What to work on> Can you reproduce every one of the following rows word for word, keeping each line unchanged?

************

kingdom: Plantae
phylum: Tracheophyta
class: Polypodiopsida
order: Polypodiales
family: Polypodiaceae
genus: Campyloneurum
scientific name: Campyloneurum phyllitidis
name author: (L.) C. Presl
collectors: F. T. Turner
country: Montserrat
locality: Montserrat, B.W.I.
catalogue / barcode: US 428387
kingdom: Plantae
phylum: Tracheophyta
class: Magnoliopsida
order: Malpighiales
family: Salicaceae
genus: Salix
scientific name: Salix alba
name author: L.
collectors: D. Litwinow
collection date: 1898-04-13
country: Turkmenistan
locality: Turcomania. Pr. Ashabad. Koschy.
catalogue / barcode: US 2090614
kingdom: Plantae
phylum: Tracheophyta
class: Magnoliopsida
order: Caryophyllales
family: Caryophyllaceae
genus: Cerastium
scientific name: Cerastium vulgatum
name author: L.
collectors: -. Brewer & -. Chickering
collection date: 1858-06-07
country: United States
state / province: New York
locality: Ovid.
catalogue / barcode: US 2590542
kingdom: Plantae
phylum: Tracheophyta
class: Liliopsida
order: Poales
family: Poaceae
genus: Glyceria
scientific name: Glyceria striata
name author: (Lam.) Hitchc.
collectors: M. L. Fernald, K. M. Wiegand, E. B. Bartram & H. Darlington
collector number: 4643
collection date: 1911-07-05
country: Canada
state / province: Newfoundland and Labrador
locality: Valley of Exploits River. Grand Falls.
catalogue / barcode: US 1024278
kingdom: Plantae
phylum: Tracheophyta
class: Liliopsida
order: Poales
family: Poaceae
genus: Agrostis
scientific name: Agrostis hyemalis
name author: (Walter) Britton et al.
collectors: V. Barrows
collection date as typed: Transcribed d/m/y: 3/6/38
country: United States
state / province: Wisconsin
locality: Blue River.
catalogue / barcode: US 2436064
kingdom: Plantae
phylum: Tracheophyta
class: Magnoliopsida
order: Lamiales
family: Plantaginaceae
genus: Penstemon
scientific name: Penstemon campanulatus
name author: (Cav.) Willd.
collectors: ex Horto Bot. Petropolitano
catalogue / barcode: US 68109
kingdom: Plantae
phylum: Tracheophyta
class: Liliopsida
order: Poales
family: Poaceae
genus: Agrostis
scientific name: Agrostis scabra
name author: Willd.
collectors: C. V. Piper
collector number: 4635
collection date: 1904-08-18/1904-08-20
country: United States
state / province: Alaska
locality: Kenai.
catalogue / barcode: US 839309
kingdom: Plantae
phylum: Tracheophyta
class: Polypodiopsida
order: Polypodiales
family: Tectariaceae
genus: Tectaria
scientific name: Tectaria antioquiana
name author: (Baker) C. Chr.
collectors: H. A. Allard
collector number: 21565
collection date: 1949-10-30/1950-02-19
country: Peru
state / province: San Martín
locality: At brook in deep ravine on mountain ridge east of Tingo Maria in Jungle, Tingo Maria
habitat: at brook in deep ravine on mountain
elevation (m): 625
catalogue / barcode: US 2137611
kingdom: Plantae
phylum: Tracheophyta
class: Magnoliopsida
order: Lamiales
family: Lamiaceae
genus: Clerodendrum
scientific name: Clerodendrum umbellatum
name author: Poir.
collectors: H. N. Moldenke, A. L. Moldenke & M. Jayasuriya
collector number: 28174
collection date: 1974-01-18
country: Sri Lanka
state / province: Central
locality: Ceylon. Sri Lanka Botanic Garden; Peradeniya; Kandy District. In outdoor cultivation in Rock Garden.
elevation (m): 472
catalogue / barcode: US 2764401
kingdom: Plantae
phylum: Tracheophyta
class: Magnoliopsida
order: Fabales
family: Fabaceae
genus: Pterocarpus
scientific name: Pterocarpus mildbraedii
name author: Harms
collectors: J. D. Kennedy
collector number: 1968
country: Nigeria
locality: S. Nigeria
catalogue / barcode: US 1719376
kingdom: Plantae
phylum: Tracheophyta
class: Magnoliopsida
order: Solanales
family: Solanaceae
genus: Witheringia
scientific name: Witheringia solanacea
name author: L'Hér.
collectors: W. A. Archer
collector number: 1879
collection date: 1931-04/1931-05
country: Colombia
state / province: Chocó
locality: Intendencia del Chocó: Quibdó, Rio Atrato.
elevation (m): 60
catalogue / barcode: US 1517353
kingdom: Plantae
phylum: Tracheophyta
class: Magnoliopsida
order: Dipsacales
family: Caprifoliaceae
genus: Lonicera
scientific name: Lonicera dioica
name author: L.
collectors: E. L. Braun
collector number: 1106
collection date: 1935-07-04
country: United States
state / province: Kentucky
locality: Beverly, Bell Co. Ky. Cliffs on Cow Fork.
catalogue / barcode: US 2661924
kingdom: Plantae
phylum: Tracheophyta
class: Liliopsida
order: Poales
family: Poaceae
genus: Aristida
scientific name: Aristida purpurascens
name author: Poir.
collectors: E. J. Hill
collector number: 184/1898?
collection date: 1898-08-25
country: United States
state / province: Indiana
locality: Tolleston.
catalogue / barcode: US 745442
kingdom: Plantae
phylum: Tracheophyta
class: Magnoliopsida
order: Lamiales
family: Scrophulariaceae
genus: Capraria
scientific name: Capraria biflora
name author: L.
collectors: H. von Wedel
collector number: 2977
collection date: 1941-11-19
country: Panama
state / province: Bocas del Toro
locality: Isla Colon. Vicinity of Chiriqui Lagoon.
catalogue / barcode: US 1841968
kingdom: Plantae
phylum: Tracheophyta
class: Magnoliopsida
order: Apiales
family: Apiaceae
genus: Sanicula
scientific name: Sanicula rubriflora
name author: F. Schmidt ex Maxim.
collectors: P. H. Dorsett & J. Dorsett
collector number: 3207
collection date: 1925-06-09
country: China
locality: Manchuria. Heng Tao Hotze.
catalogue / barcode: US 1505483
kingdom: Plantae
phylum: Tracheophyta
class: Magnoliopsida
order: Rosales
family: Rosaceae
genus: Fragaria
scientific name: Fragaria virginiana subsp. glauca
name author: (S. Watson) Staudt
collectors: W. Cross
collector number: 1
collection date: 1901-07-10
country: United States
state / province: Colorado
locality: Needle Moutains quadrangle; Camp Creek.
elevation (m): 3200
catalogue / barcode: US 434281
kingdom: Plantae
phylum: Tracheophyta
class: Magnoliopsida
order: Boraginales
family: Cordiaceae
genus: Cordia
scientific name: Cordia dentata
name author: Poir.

************

Answer to this task>
kingdom: Plantae
phylum: Tracheophyta
class: Polypodiopsida
order: Polypodiales
family: Polypodiaceae
genus: Campyloneurum
scientific name: Campyloneurum phyllitidis
name author: (L.) C. Presl
collectors: F. T. Turner
country: Montserrat
locality: Montserrat, B.W.I.
catalogue / barcode: US 428387
kingdom: Plantae
phylum: Tracheophyta
class: Magnoliopsida
order: Malpighiales
family: Salicaceae
genus: Salix
scientific name: Salix alba
name author: L.
collectors: D. Litwinow
collection date: 1898-04-13
country: Turkmenistan
locality: Turcomania. Pr. Ashabad. Koschy.
catalogue / barcode: US 2090614
kingdom: Plantae
phylum: Tracheophyta
class: Magnoliopsida
order: Caryophyllales
family: Caryophyllaceae
genus: Cerastium
scientific name: Cerastium vulgatum
name author: L.
collectors: -. Brewer & -. Chickering
collection date: 1858-06-07
country: United States
state / province: New York
locality: Ovid.
catalogue / barcode: US 2590542
kingdom: Plantae
phylum: Tracheophyta
class: Liliopsida
order: Poales
family: Poaceae
genus: Glyceria
scientific name: Glyceria striata
name author: (Lam.) Hitchc.
collectors: M. L. Fernald, K. M. Wiegand, E. B. Bartram & H. Darlington
collector number: 4643
collection date: 1911-07-05
country: Canada
state / province: Newfoundland and Labrador
locality: Valley of Exploits River. Grand Falls.
catalogue / barcode: US 1024278
kingdom: Plantae
phylum: Tracheophyta
class: Liliopsida
order: Poales
family: Poaceae
genus: Agrostis
scientific name: Agrostis hyemalis
name author: (Walter) Britton et al.
collectors: V. Barrows
collection date as typed: Transcribed d/m/y: 3/6/38
country: United States
state / province: Wisconsin
locality: Blue River.
catalogue / barcode: US 2436064
kingdom: Plantae
phylum: Tracheophyta
class: Magnoliopsida
order: Lamiales
family: Plantaginaceae
genus: Penstemon
scientific name: Penstemon campanulatus
name author: (Cav.) Willd.
collectors: ex Horto Bot. Petropolitano
catalogue / barcode: US 68109
kingdom: Plantae
phylum: Tracheophyta
class: Liliopsida
order: Poales
family: Poaceae
genus: Agrostis
scientific name: Agrostis scabra
name author: Willd.
collectors: C. V. Piper
collector number: 4635
collection date: 1904-08-18/1904-08-20
country: United States
state / province: Alaska
locality: Kenai.
catalogue / barcode: US 839309
kingdom: Plantae
phylum: Tracheophyta
class: Polypodiopsida
order: Polypodiales
family: Tectariaceae
genus: Tectaria
scientific name: Tectaria antioquiana
name author: (Baker) C. Chr.
collectors: H. A. Allard
collector number: 21565
collection date: 1949-10-30/1950-02-19
country: Peru
state / province: San Martín
locality: At brook in deep ravine on mountain ridge east of Tingo Maria in Jungle, Tingo Maria
habitat: at brook in deep ravine on mountain
elevation (m): 625
catalogue / barcode: US 2137611
kingdom: Plantae
phylum: Tracheophyta
class: Magnoliopsida
order: Lamiales
family: Lamiaceae
genus: Clerodendrum
scientific name: Clerodendrum umbellatum
name author: Poir.
collectors: H. N. Moldenke, A. L. Moldenke & M. Jayasuriya
collector number: 28174
collection date: 1974-01-18
country: Sri Lanka
state / province: Central
locality: Ceylon. Sri Lanka Botanic Garden; Peradeniya; Kandy District. In outdoor cultivation in Rock Garden.
elevation (m): 472
catalogue / barcode: US 2764401
kingdom: Plantae
phylum: Tracheophyta
class: Magnoliopsida
order: Fabales
family: Fabaceae
genus: Pterocarpus
scientific name: Pterocarpus mildbraedii
name author: Harms
collectors: J. D. Kennedy
collector number: 1968
country: Nigeria
locality: S. Nigeria
catalogue / barcode: US 1719376
kingdom: Plantae
phylum: Tracheophyta
class: Magnoliopsida
order: Solanales
family: Solanaceae
genus: Witheringia
scientific name: Witheringia solanacea
name author: L'Hér.
collectors: W. A. Archer
collector number: 1879
collection date: 1931-04/1931-05
country: Colombia
state / province: Chocó
locality: Intendencia del Chocó: Quibdó, Rio Atrato.
elevation (m): 60
catalogue / barcode: US 1517353
kingdom: Plantae
phylum: Tracheophyta
class: Magnoliopsida
order: Dipsacales
family: Caprifoliaceae
genus: Lonicera
scientific name: Lonicera dioica
name author: L.
collectors: E. L. Braun
collector number: 1106
collection date: 1935-07-04
country: United States
state / province: Kentucky
locality: Beverly, Bell Co. Ky. Cliffs on Cow Fork.
catalogue / barcode: US 2661924
kingdom: Plantae
phylum: Tracheophyta
class: Liliopsida
order: Poales
family: Poaceae
genus: Aristida
scientific name: Aristida purpurascens
name author: Poir.
collectors: E. J. Hill
collector number: 184/1898?
collection date: 1898-08-25
country: United States
state / province: Indiana
locality: Tolleston.
catalogue / barcode: US 745442
kingdom: Plantae
phylum: Tracheophyta
class: Magnoliopsida
order: Lamiales
family: Scrophulariaceae
genus: Capraria
scientific name: Capraria biflora
name author: L.
collectors: H. von Wedel
collector number: 2977
collection date: 1941-11-19
country: Panama
state / province: Bocas del Toro
locality: Isla Colon. Vicinity of Chiriqui Lagoon.
catalogue / barcode: US 1841968
kingdom: Plantae
phylum: Tracheophyta
class: Magnoliopsida
order: Apiales
family: Apiaceae
genus: Sanicula
scientific name: Sanicula rubriflora
name author: F. Schmidt ex Maxim.
collectors: P. H. Dorsett & J. Dorsett
collector number: 3207
collection date: 1925-06-09
country: China
locality: Manchuria. Heng Tao Hotze.
catalogue / barcode: US 1505483
kingdom: Plantae
phylum: Tracheophyta
class: Magnoliopsida
order: Rosales
family: Rosaceae
genus: Fragaria
scientific name: Fragaria virginiana subsp. glauca
name author: (S. Watson) Staudt
collectors: W. Cross
collector number: 1
collection date: 1901-07-10
country: United States
state / province: Colorado
locality: Needle Moutains quadrangle; Camp Creek.
elevation (m): 3200
catalogue / barcode: US 434281
kingdom: Plantae
phylum: Tracheophyta
class: Magnoliopsida
order: Boraginales
family: Cordiaceae
genus: Cordia
scientific name: Cordia dentata
name author: Poir.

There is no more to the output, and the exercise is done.